A true mentor who cares about success.
Mukremin Kilic is the Ted and Cuba Webb Presidential Professor of Astrophysics & Cosmology in the Homer L. Dodge Department of Physics & Astronomy at the University of Oklahoma. He earned a B.Sc. from Bogazici University in 1999 and a Ph.D. from the University of Texas at Austin in 2006. Kilic's research specializes in identifying and characterizing the white dwarf population in the solar neighborhood, including single white dwarfs and double white dwarf systems. His team has identified binary white dwarf systems with orbital periods as short as 12 minutes, which will merge in a few million years. These discoveries enable precise constraints on white dwarf evolution through gravitational wave detections by the upcoming LISA mission.
Kilic also examines the formation and fate of planetary systems around Sun-like and intermediate-mass stars, leveraging white dwarfs as remnants to study late-stage stellar evolution effects.
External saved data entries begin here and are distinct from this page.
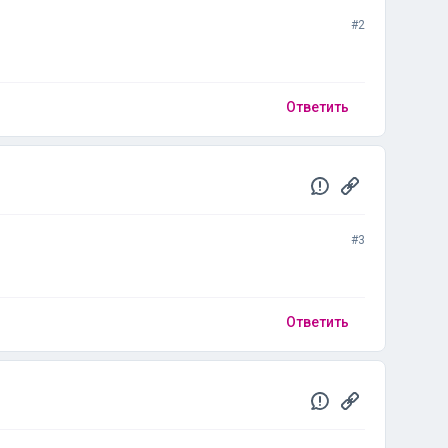
#2
Ответить
#3
Ответить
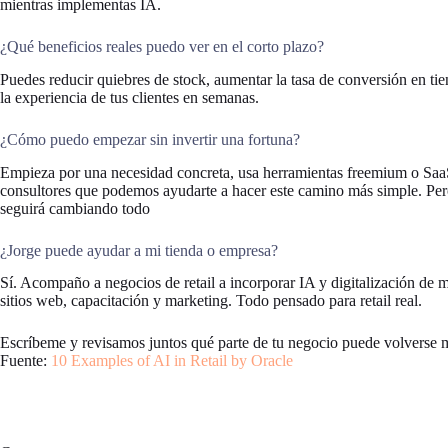
mientras implementas IA.
¿Qué beneficios reales puedo ver en el corto plazo?
Puedes reducir quiebres de stock, aumentar la tasa de conversión en ti
la experiencia de tus clientes en semanas.
¿Cómo puedo empezar sin invertir una fortuna?
Empieza por una necesidad concreta, usa herramientas freemium o SaaS, 
consultores que podemos ayudarte a hacer este camino más simple. Per
seguirá cambiando todo
¿Jorge puede ayudar a mi tienda o empresa?
Sí. Acompaño a negocios de retail a incorporar IA y digitalización de m
sitios web, capacitación y marketing. Todo pensado para retail real.
Escríbeme y revisamos juntos qué parte de tu negocio puede volverse m
Fuente:
10 Examples of AI in Retail by Oracle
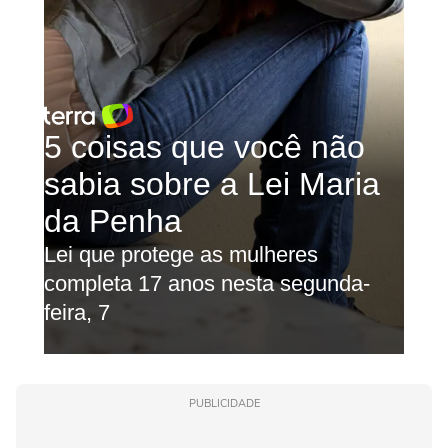
PUBLICIDADE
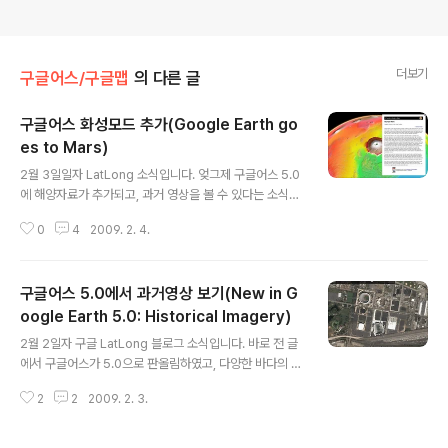
더보기
구글어스/구글맵
의 다른 글
구글어스 화성모드 추가(Google Earth go
es to Mars)
글 내용
2월 3일일자 LatLong 소식입니다. 엊그제 구글어스 5.0
에 해양자료가 추가되고, 과거 영상을 볼 수 있다는 소식을
전해드렸는데, 세번째로 화성 모드가 추가되었다는 내용입
0
4
2009. 2. 4.
니다. 기존에도 웹버전으로 구글 화성(Google Mars)이
있었지만, 구글어스처럼 3차원으로 볼 수 없어서 아쉬운
점이 많았었습니다. 또한, 오래전에 행성운동 관찰해보기
구글어스 5.0에서 과거영상 보기(New in G
라는 글에 올린 것처럼 구글어스에 KML을 추가해서 다른
행성을 볼 수 있는 형태는 있었지만, 영상도 부족하고, 관련
oogle Earth 5.0: Historical Imagery)
글 내용
자료도 많이 부족했었습니다. 그런데, 이번에 추가된 화성
2월 2일자 구글 LatLong 블로그 소식입니다. 바로 전 글
모드에는 칼라영상, 높이를 사용한 칼라코드 영상, 근적외
에서 구글어스가 5.0으로 판올림하였고, 다양한 바다의 모
영상 등을 볼 수 있을 뿐 아니라, 유명한 지점에 대한 자세
습을 볼 수 있다고 알렸습니다. 이 글은 이외에 역사 영상,
한 설명도 들어 있고, 특히 미항공우주국(NASA)에서 발사
2
2
2009. 2. 3.
즉, 과거의 영상을 볼 수 있는 기능이 추가되었다는 내용입
한 탐사선들의 궤..
니다. 사실 이 기능은, 제가 오래 전에 올린 구글어스 5.0에
는 어떠한 기능이 추가될까?에는 언급을 하지 않았지만, 구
He employs ground- and space-based telescopes to detect planetary companions and debris disks around white dwarfs. His contributions have advanced understanding of post-main-sequence planetary systems. With over 8,700 citations and an h-index of 53 on Google Scholar, key publications include "The merger fraction of ultramassive white dwarfs" (MNRAS, 2023), "The Discovery of Two LISA Sources within 0.5 kpc" (ApJL, 2021), and "The 100 pc White Dwarf Sample in the SDSS Footprint" (ApJ, 2020). Awards and honors encompass the Regents’ Award for Superior Research and Creative Activity (2026), Carl T. Bush Lectureship (2023-2025), Ted and Cuba Webb Presidential Professorship, and selection for NASA's ULTRASAT Participating Scientists Program to search for planets around white dwarfs.